Supplied material —
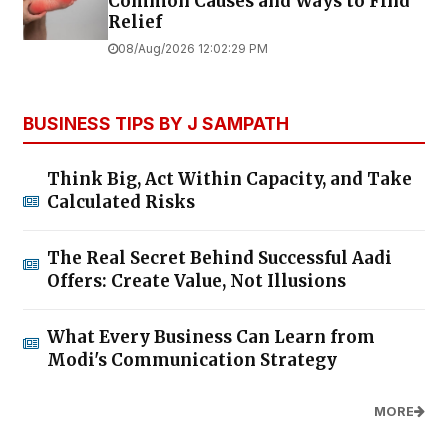
Common Causes and Ways to Find
Relief
08/Aug/2026 12:02:29 PM
BUSINESS TIPS BY J SAMPATH
Think Big, Act Within Capacity, and Take
Calculated Risks
The Real Secret Behind Successful Aadi
Offers: Create Value, Not Illusions
What Every Business Can Learn from
Modi's Communication Strategy
MORE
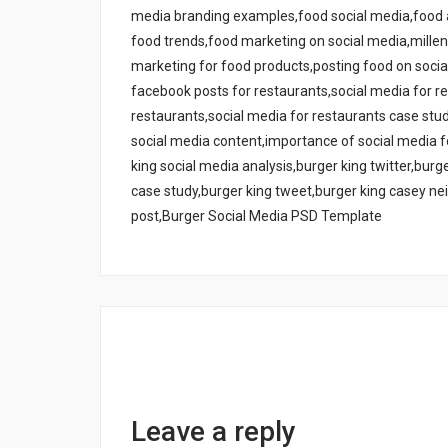
media branding examples,food social media,food a
food trends,food marketing on social media,millenn
marketing for food products,posting food on socia
facebook posts for restaurants,social media for r
restaurants,social media for restaurants case stu
social media content,importance of social media 
king social media analysis,burger king twitter,bur
case study,burger king tweet,burger king casey nei
post,Burger Social Media PSD Template
Leave a reply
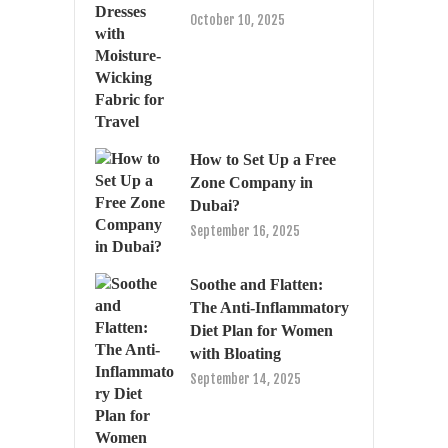
October 10, 2025
How to Set Up a Free
Zone Company in
Dubai?
September 16, 2025
Soothe and Flatten:
The Anti-Inflammatory
Diet Plan for Women
with Bloating
September 14, 2025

Task item — Output every line of text from the listing above word for word, and leave the pictures out.

Problem solution —
Common Causes and Ways to Find
Relief
08/Aug/2026 12:02:29 PM
BUSINESS TIPS BY J SAMPATH
Think Big, Act Within Capacity, and Take
Calculated Risks
The Real Secret Behind Successful Aadi
Offers: Create Value, Not Illusions
What Every Business Can Learn from
Modi's Communication Strategy
MORE
media branding examples,food social media,food a
food trends,food marketing on social media,millenn
marketing for food products,posting food on socia
facebook posts for restaurants,social media for r
restaurants,social media for restaurants case stu
social media content,importance of social media 
king social media analysis,burger king twitter,bur
case study,burger king tweet,burger king casey nei
post,Burger Social Media PSD Template
Leave a reply
October 10, 2025
How to Set Up a Free
Zone Company in
Dubai?
September 16, 2025
Soothe and Flatten:
The Anti-Inflammatory
Diet Plan for Women
with Bloating
September 14, 2025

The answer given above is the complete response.